» **EXCERPTED PASSAGE**:
---+---

IT Effectiveness: Applying Business Analytics to IT
Organizations
By Mike Meyer
Senior Consultant
When you look at your IT organization, how do you
know how well it is performing? What are the key metrics you use to
measure performance? Are resources aligned with organizational
goals? The metrics may only tell part of the story because typically
they are internally and technically focused, as opposed to being
business-result focused. The essential purpose of any IT
organization is to enable the business areas to be more successful,
so a deeper dive is required in order to link IT work activities
with organizational strategy and business results.
Although no two
IT organizations are identical, the typical insurance, banking, or
health care IT organization consists of functions such as Network
Services and Support, Application/Solutions Development, Data
Management, System Availability, Enterprise Infrastructure,
Enterprise Architecture, and a PMO or IT Governance group. Each of
these areas will have its own set of performance metrics that
provide insights into how well these functions are being performed.
What is often missing, however, is a clear picture of whether IT
resources are being allocated in a manner that delivers positive
impacts to the business. This kind of measurement is, of course, not
so easy to do. A very structured, focused, and objective effort is
required.

---+---

» **DATA PROVIDED**:
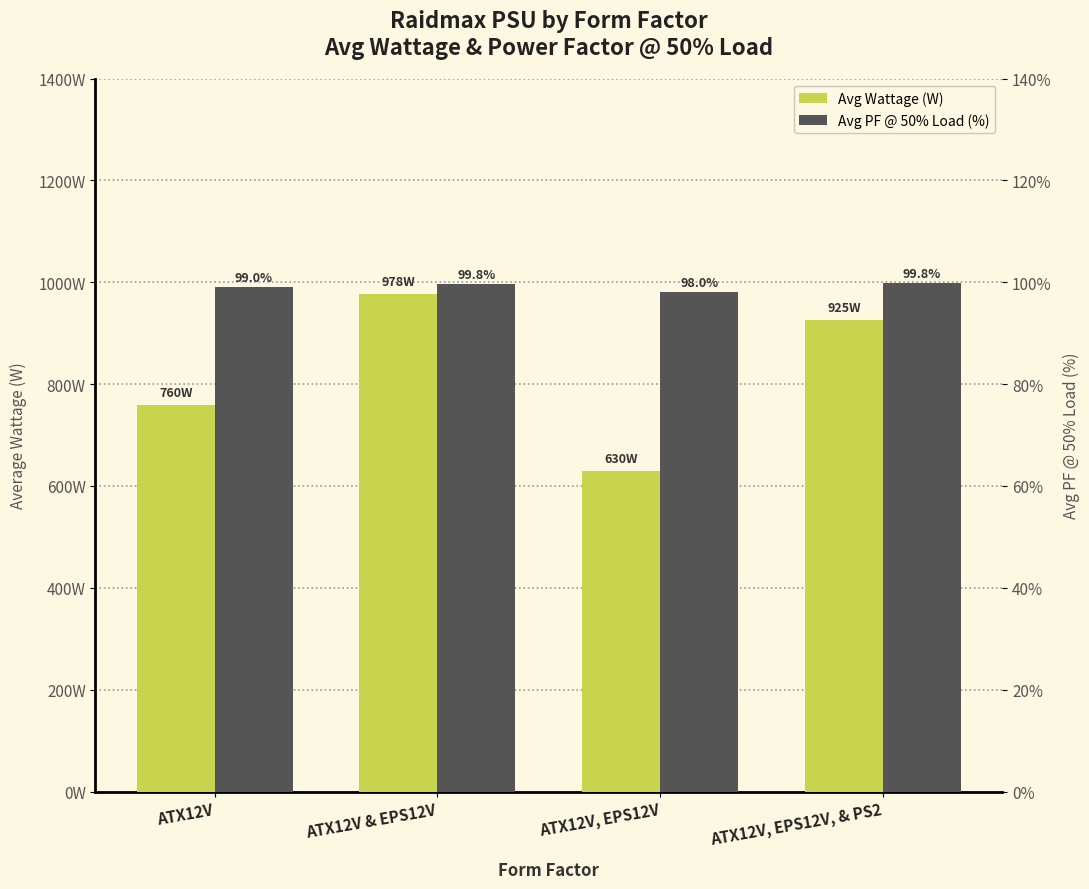

What is the value of the Avg PF @ 50% Load (%) bar at the 4th from the left?

99.8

---+---

» **WHAT IS NEEDED**: Please reproduce the passage from the article on IT effectiveness word for word, from "Although no two" up to and including "are being performed.".

» **EXPECTED ANSWER**:
Although no two
IT organizations are identical, the typical insurance, banking, or
health care IT organization consists of functions such as Network
Services and Support, Application/Solutions Development, Data
Management, System Availability, Enterprise Infrastructure,
Enterprise Architecture, and a PMO or IT Governance group. Each of
these areas will have its own set of performance metrics that
provide insights into how well these functions are being performed.